Why Royal Enfield 650s sound different from 350cc, 500cc [Video]

Exhaust Notes of Royal Enfield 650s Way Different From 350cc, 500cc Models? Know Why [Video]

Royal Enfield has launched their first-ever parallel-twin engine powered Interceptor and the Continental GT 650. Both the motorcycles carry an extremely impressive price tag, which has attracted a lot of youths. However, with the all-new bikes, Royal Enfield has used an all-new twin-cylinder engine, which changes the whole characteristics of the Royal Enfield bikes.

Known for their signature thump and popular in the market for the same exhaust note, the all-new 650 Twins do not offer the same signature thump. The above video published by DCV is a proof of the stark difference between the exhaust note of single-cylinder powered Royal Enfield motorcycles and the exhaust note of the all-new parallel-twin engine.

The differences between the exhaust note are because of the way engines are designed. The single-cylinder 350cc and 500cc engines of the Royal Enfield have long strokes compared to the newly launched 650cc engine. Long strokes are inversely proportionate to the average piston time of the engine. Which means the piston takes a longer travel inside the sleeve and it takes more time to complete the cycle.

Royal Enfield Exhausts Comparison Featured

It translates into a longer time difference between each blast inside the combustion chamber.

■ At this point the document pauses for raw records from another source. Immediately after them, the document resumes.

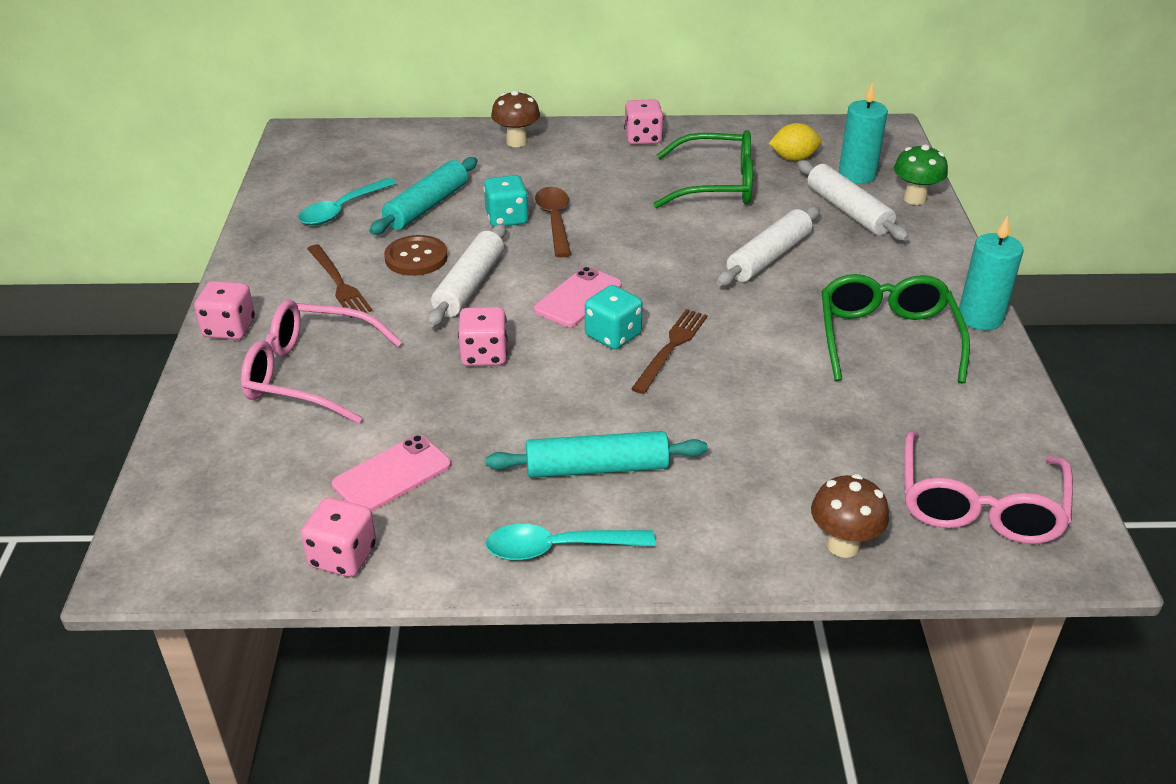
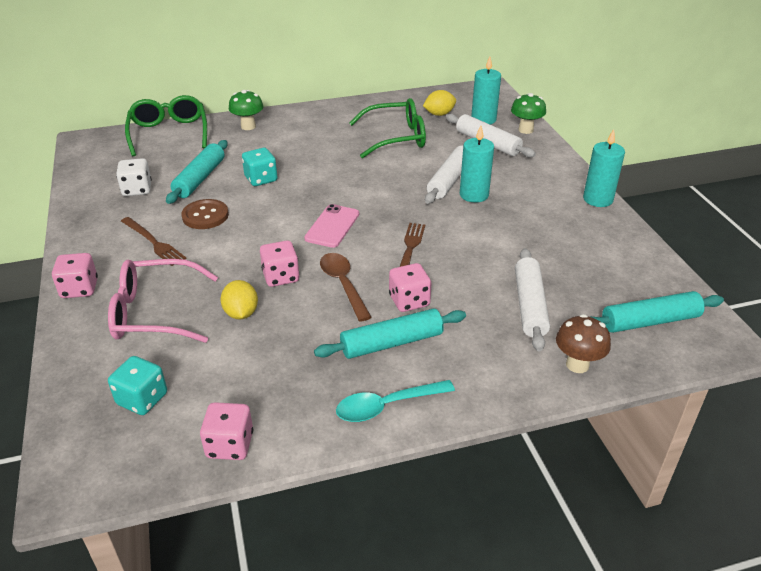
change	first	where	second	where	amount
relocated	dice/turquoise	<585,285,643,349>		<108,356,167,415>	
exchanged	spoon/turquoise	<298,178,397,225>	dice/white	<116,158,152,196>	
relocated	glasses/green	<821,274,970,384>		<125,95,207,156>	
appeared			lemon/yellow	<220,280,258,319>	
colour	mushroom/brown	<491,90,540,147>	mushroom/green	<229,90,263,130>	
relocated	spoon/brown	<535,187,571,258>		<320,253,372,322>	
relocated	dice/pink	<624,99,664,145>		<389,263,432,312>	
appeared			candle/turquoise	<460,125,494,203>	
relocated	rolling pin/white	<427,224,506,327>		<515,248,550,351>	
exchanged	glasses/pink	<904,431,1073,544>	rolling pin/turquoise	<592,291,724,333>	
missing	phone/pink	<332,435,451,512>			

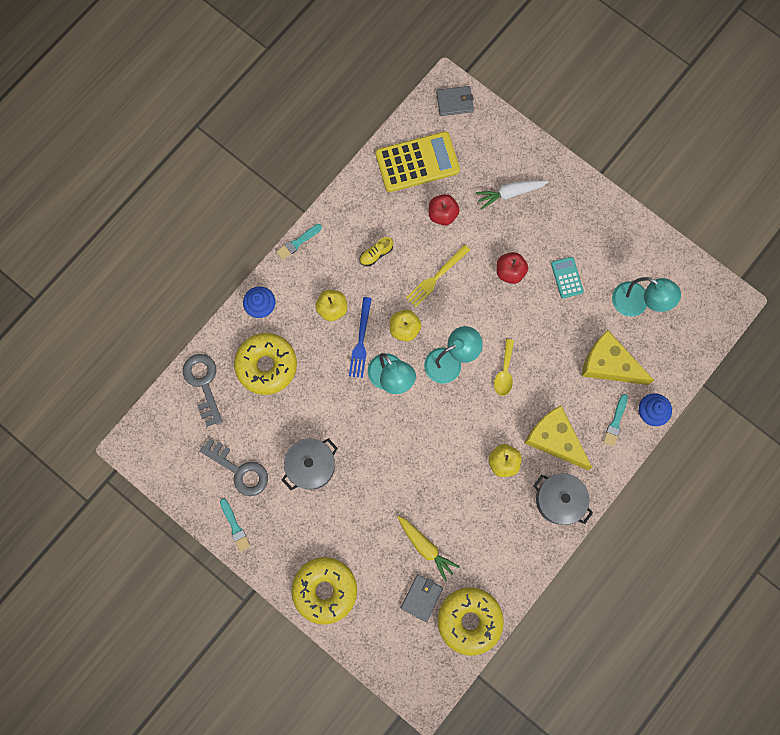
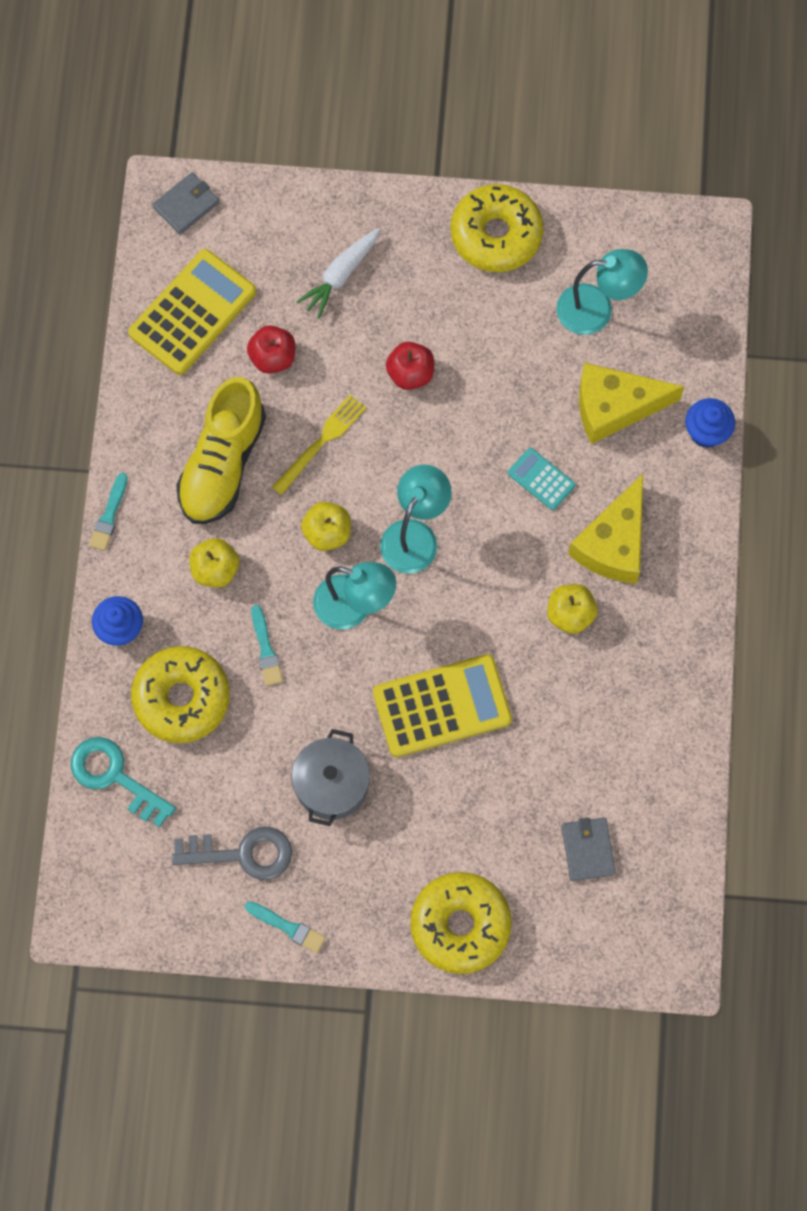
change	first	where	second	where	amount
colour	key/grey	<183,354,223,427>	key/turquoise	<71,737,176,827>	
size	shoe/yellow	<359,237,393,266>		<176,377,266,524>	x2.44
relocated	brush/turquoise	<603,394,628,446>		<251,605,283,686>	
spun	fork/yellow	<406,245,470,307>		<272,394,367,495>	150 degrees counterclockwise
appeared			calculator/yellow	<373,654,512,757>	
relocated	donut/yellow	<437,587,504,656>		<451,184,543,272>	
relocated	calculator/turquoise	<551,257,584,299>		<508,448,575,510>	
spun	cheese/yellow	<524,405,592,470>		<568,474,643,584>	75 degrees counterclockwise
missing	fork/blue	<349,297,372,378>			
missing	carrot/yellow	<398,516,460,582>			
missing	spoon/yellow	<494,339,514,396>			
missing	pot/grey	<534,473,593,525>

The time difference between each cycle gives more time to the exhaust gases to escape and each thump can be heard loud and clear individually. This gives the signature thump to the single-cylinder Royal Enfield motorcycles. While long stroke engines are not good to extract power, it sure very torque-rich.

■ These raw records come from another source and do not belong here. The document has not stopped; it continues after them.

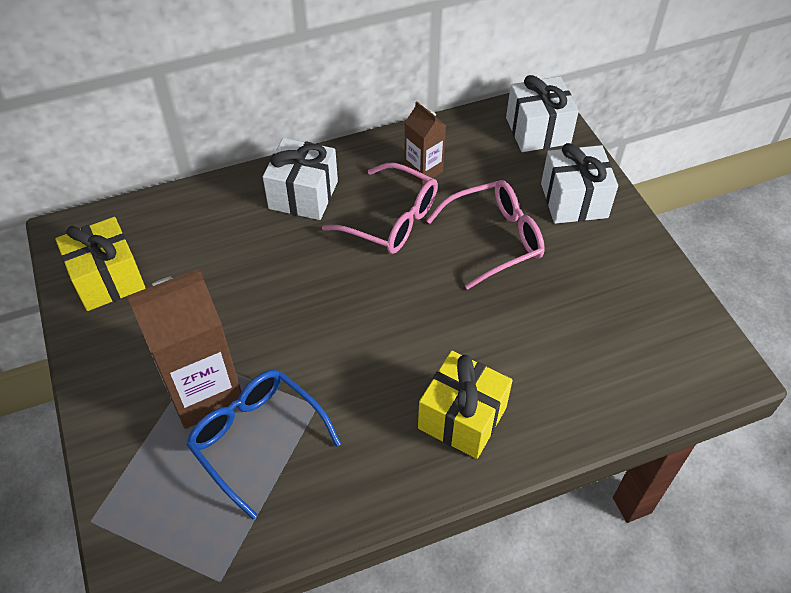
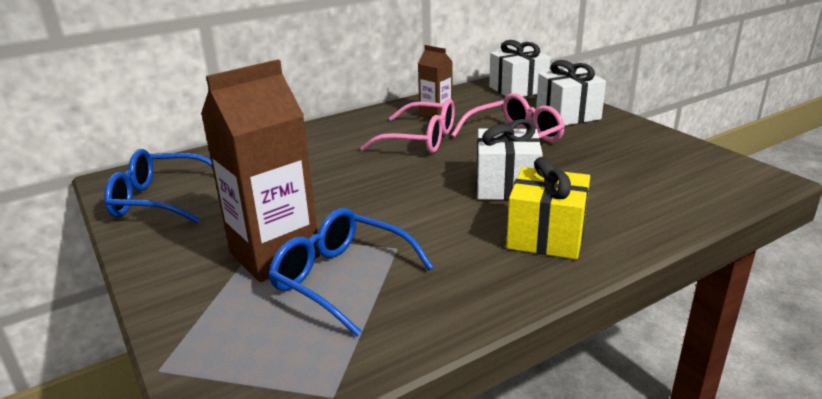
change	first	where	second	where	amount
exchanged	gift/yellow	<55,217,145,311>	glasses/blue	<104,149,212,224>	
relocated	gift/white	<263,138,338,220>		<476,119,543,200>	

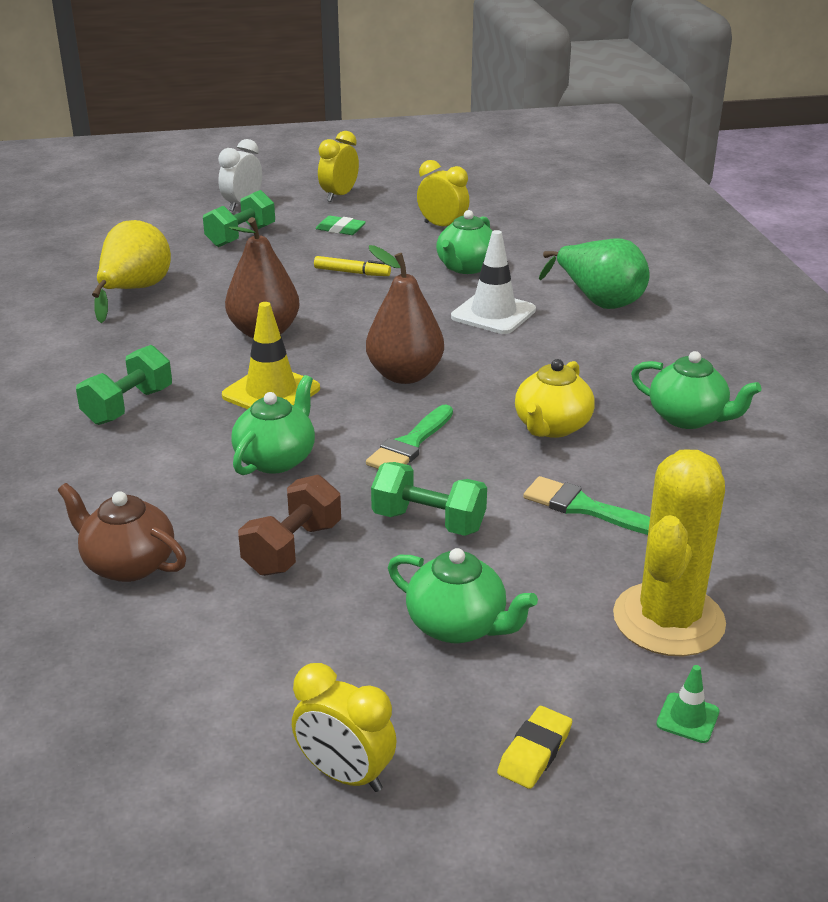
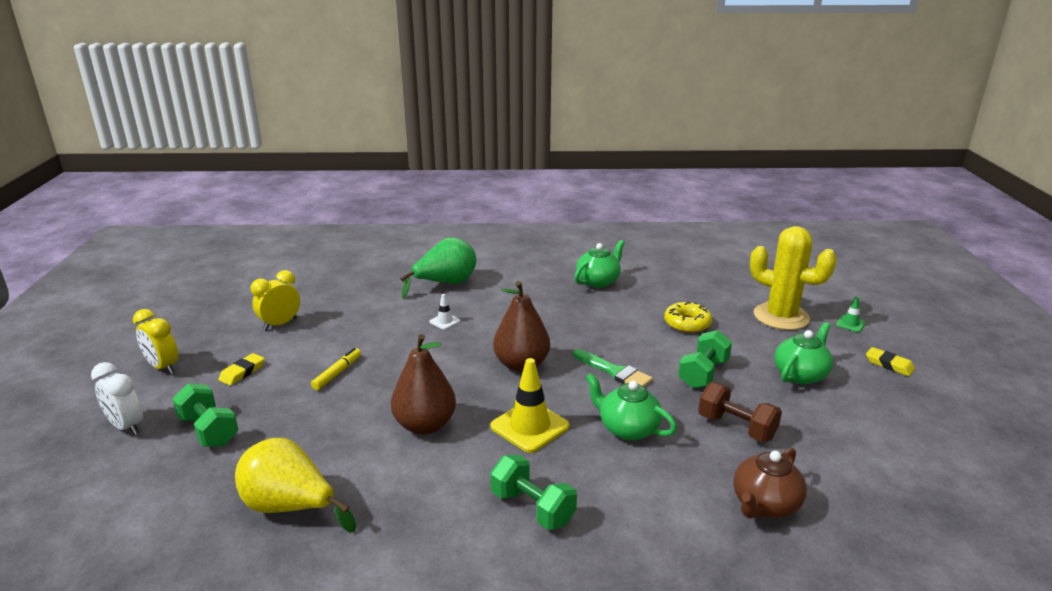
change	first	where	second	where	amount
colour	eraser/green	<316,216,366,235>	eraser/yellow	<218,353,265,385>	
size	traffic cone/white	<451,230,536,334>		<430,294,460,330>	x0.49
exchanged	brush/green	<523,476,650,535>	donut/yellow	<664,302,712,333>	
missing	clock/yellow	<292,663,397,792>			
missing	teapot/green	<436,210,492,274>			
missing	teapot/yellow	<515,359,595,438>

The Royal Enfield 650cc engine has a relatively shorter stroke. There are twin pistons operating inside because it is a parallel-twin engine and each piston has a stroke length of 67.8mm, which is much lower than the 90mm stroke of both the 350cc and the 500cc Royal Enfield engines. The shorter stroke means that the piston has to travel less, which ensures quicker combustion cycles. The average speed of pistons in a smaller stroke engine is much higher, which creates a different sound altogether. Now, there are two cylinders in the 650 twins, which are working alternatively to move the crank. It creates a unique sound, which sounds like rumble than the thump.

It should also be noted that the shorter stroke engines can reach higher RPMs when compared to the longer stroke engines. The Royal Enfield 350cc engine produces the maximum power of 19.8 Bhp at 5,250 rpm and a peak torque of 28 Nm at 4,000 rpm. The 500cc engine produces a maximum of 27.2 Bhp at 5,250 rpm and 41.3 Nm at 4,000 rpm. The all-new parallel-twin engine can rev much higher and churns out its maximum power at a much higher power brand. The new 650cc engine produces a maximum of 47 Bhp at 7,100 rpm and a peak torque of 52 Nm at 5,250 rpm.

Yes, the all-new Royal Enfield has lost the charm of its signature thump but it sure is attractive enough for the enthusiasts and Royal Enfield lovers, especially with the price tag it comes with.